Inference from very wide source

Please provide complete information as applicable to your setup.

• Hardware Platform (Jetson / GPU)
Jetson AGX Xavier
• DeepStream Version
4.0
• JetPack Version (valid for Jetson only)
4.4
• TensorRT Version
7.1.3.0
• NVIDIA GPU Driver Version (valid for GPU only)
• Issue Type( questions, new requirements, bugs)

I’m using deepstream-app, deepstream-test4-app and different derivatives from those.

When I process a “normal” h264 file, 16:9 ratio, 1920x1080, it works great.

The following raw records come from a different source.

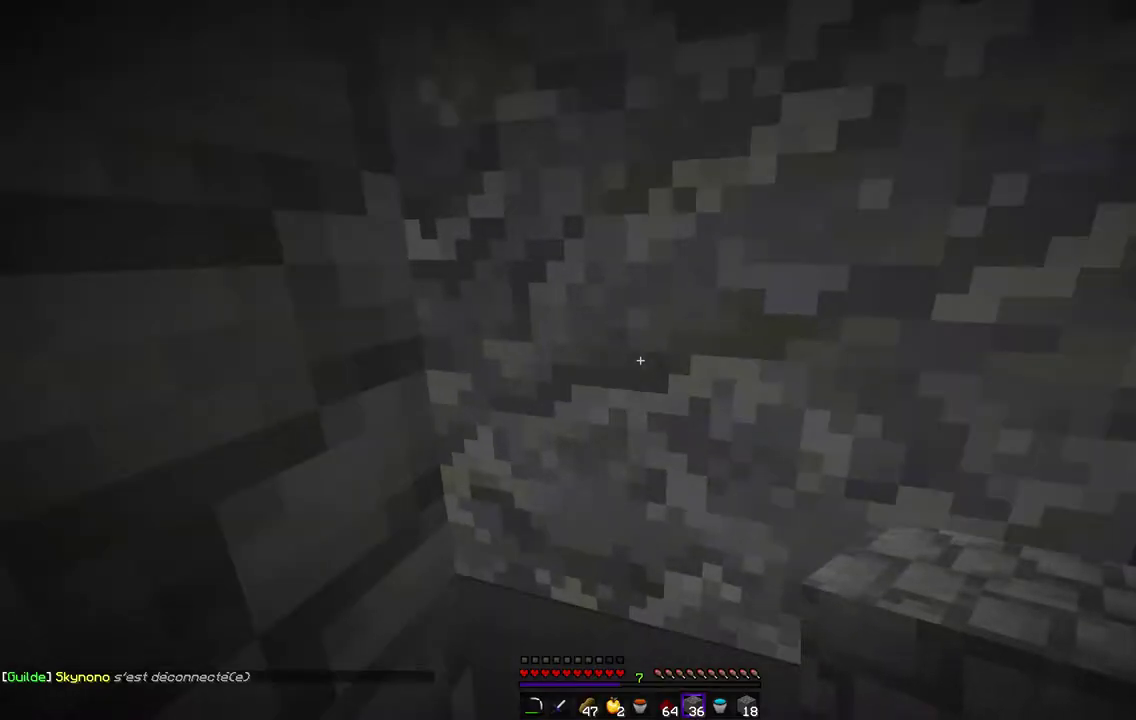
Gameplay with keyboard and mouse; each line is a JSON object with the keys and mouse buttons held at the frame after it. "events" lists presses ("down") and releases ("up") of "d", "q", "s", "z", "mouse_left" and "mouse_right" between this image and that frame as [ms after this image, input, new state], when the widget could be followed in between. "mouse_left", "mouse_right" = the "left", "right" buttons of the "mouse" list. No other keys are recorded. Fast repeated clicks can show as one long hold. Mouse movement is not recorded.
{"keys": [], "mouse": ["left"], "events": [[135, "mouse_left", "down"]]}
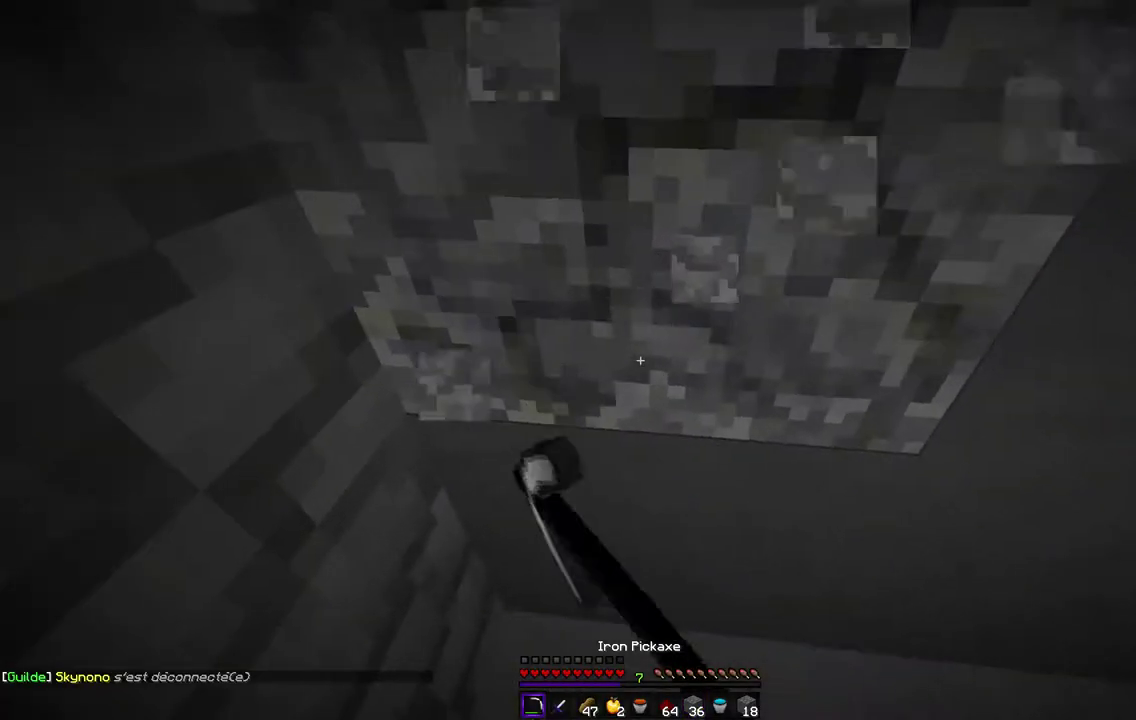
{"keys": [], "mouse": ["left"], "events": [[34, "q", "down"], [339, "q", "up"]]}
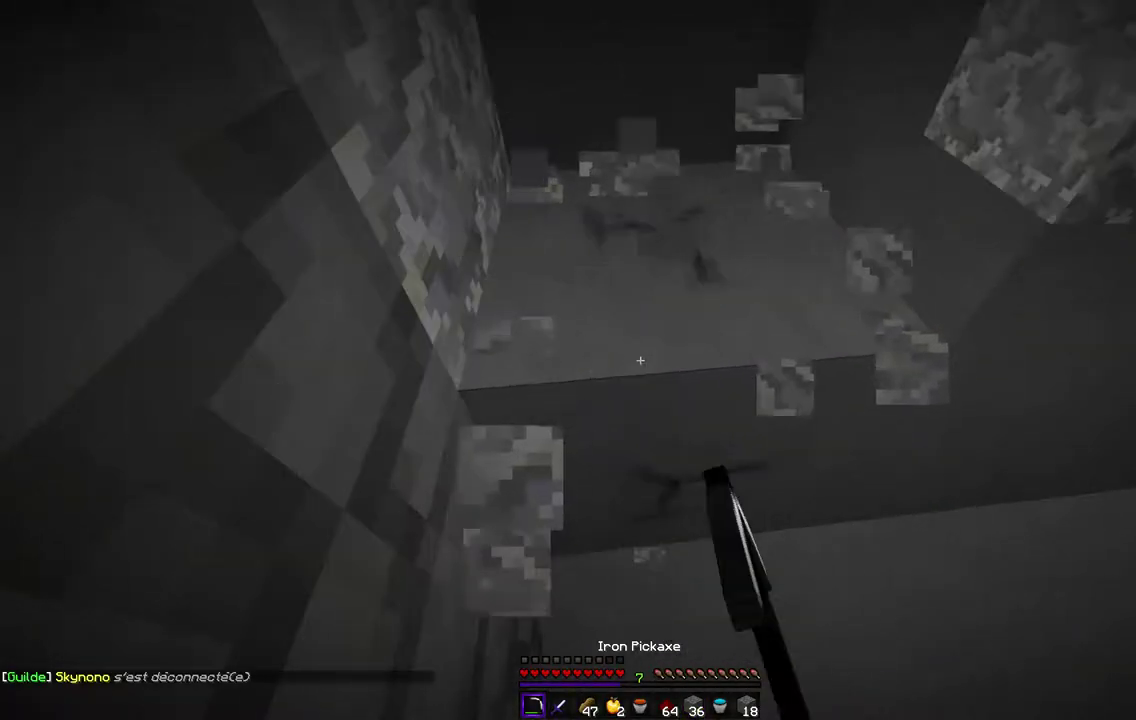
{"keys": [], "mouse": ["left"], "events": [[51, "z", "down"], [372, "z", "up"]]}
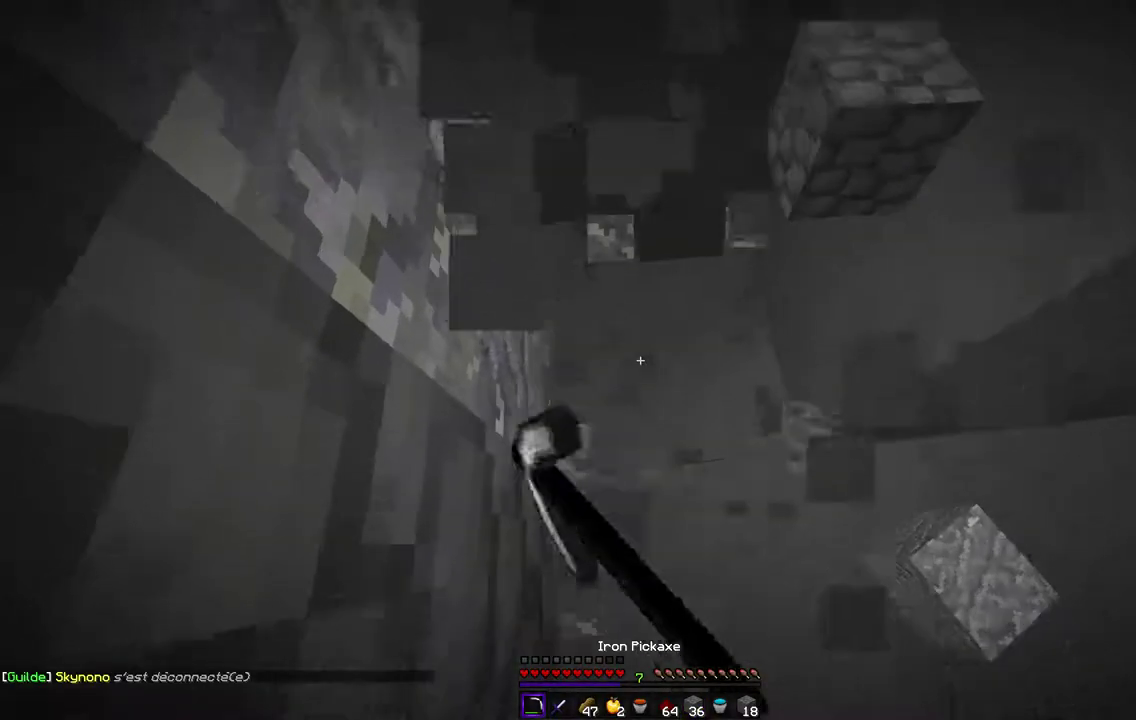
{"keys": [], "mouse": ["left"], "events": [[136, "z", "down"], [457, "z", "up"]]}
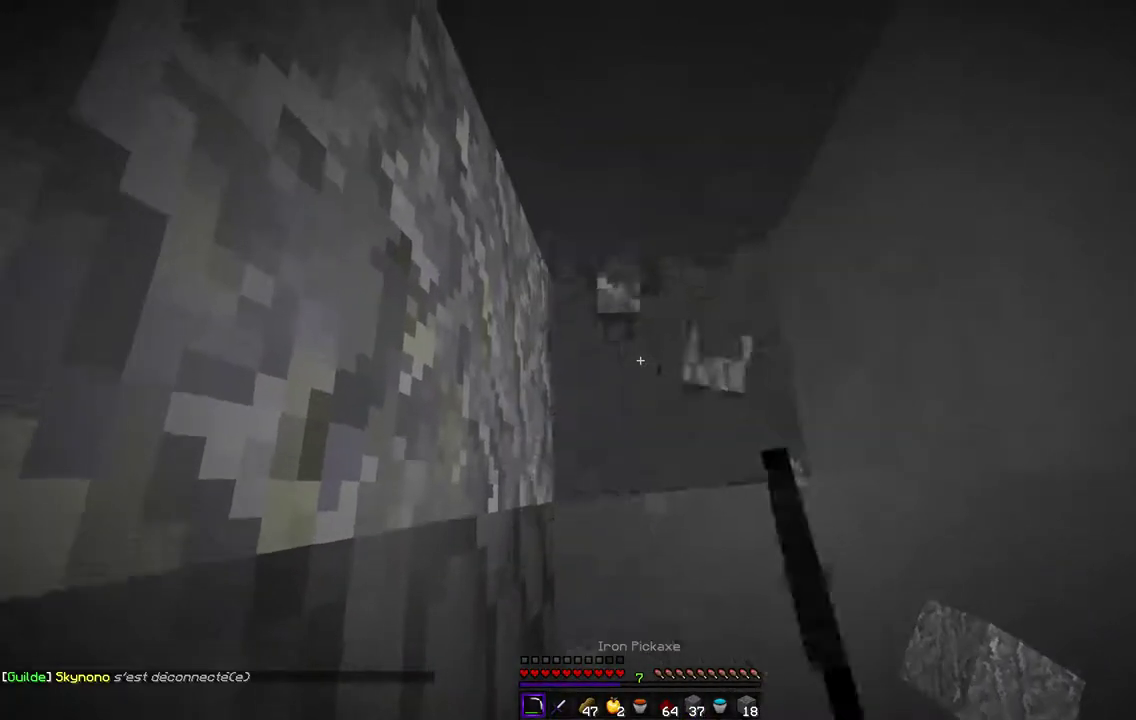
{"keys": [], "mouse": ["left"], "events": [[237, "d", "down"], [423, "d", "up"]]}
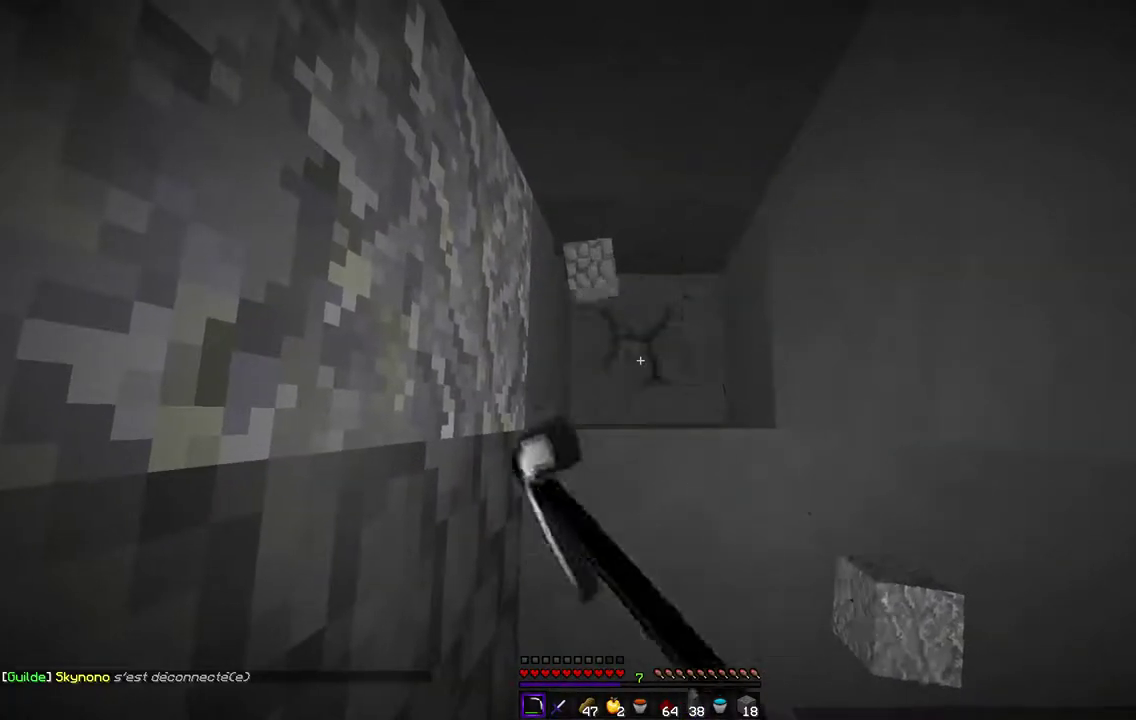
{"keys": [], "mouse": ["left"], "events": []}
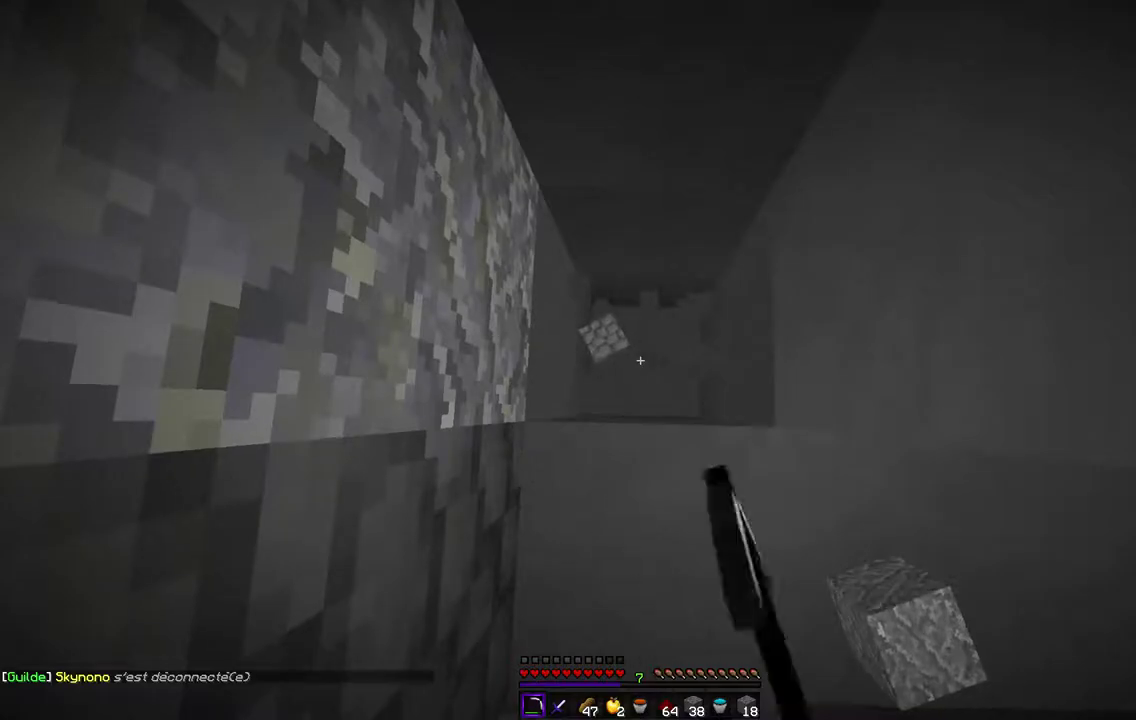
{"keys": [], "mouse": ["left"], "events": []}
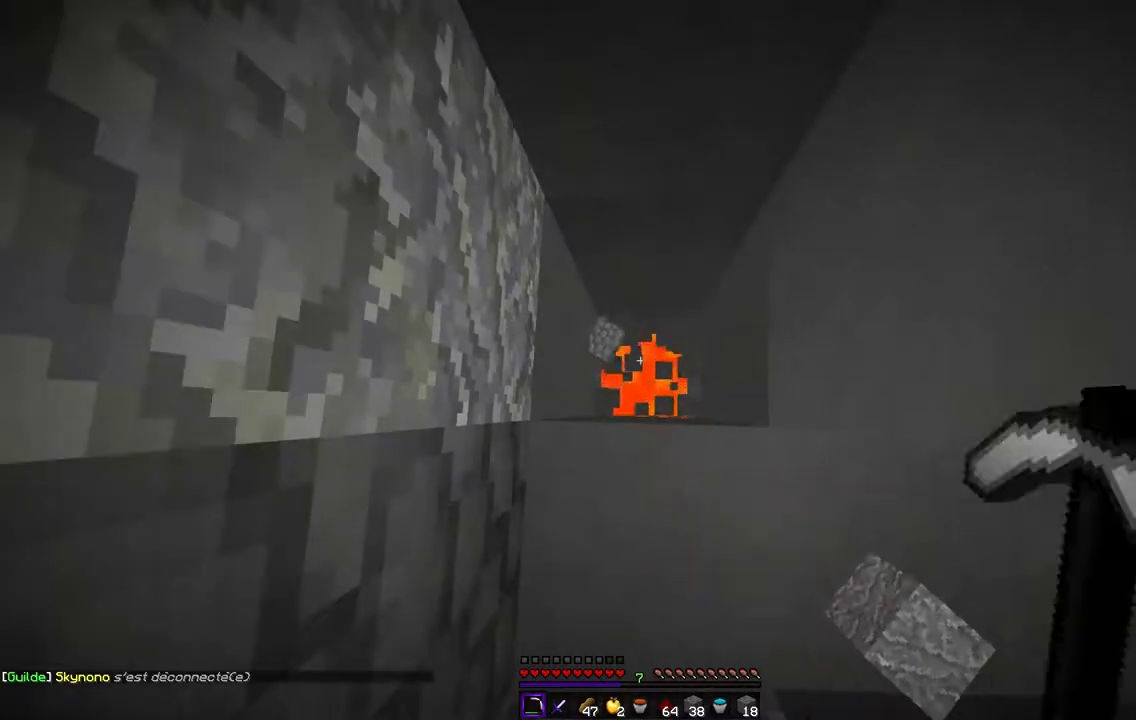
{"keys": [], "mouse": []}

This is the mediainfo output for such file:

General
Complete name                            : una.h264
Format                                   : AVC
Format/Info                              : Advanced Video Codec
File size                                : 38.6 MiB

Video
Format                                   : AVC
Format/Info                              : Advanced Video Codec
Format profile                           : Baseline@L4
Format settings                          : 1 Ref Frames
Format settings, CABAC                   : No
Format settings, ReFrames                : 1 frame
Format settings, GOP                     : M=1, N=30
Width                                    : 1 920 pixels
Height                                   : 1 080 pixels
Display aspect ratio                     : 16:9
Color space                              : YUV
Chroma subsampling                       : 4:2:0
Bit depth                                : 8 bits
Scan type                                : Progressive

But what I have to process is a wider image, which is a stitch from 3 cameras, resulting in a 3840x720 image.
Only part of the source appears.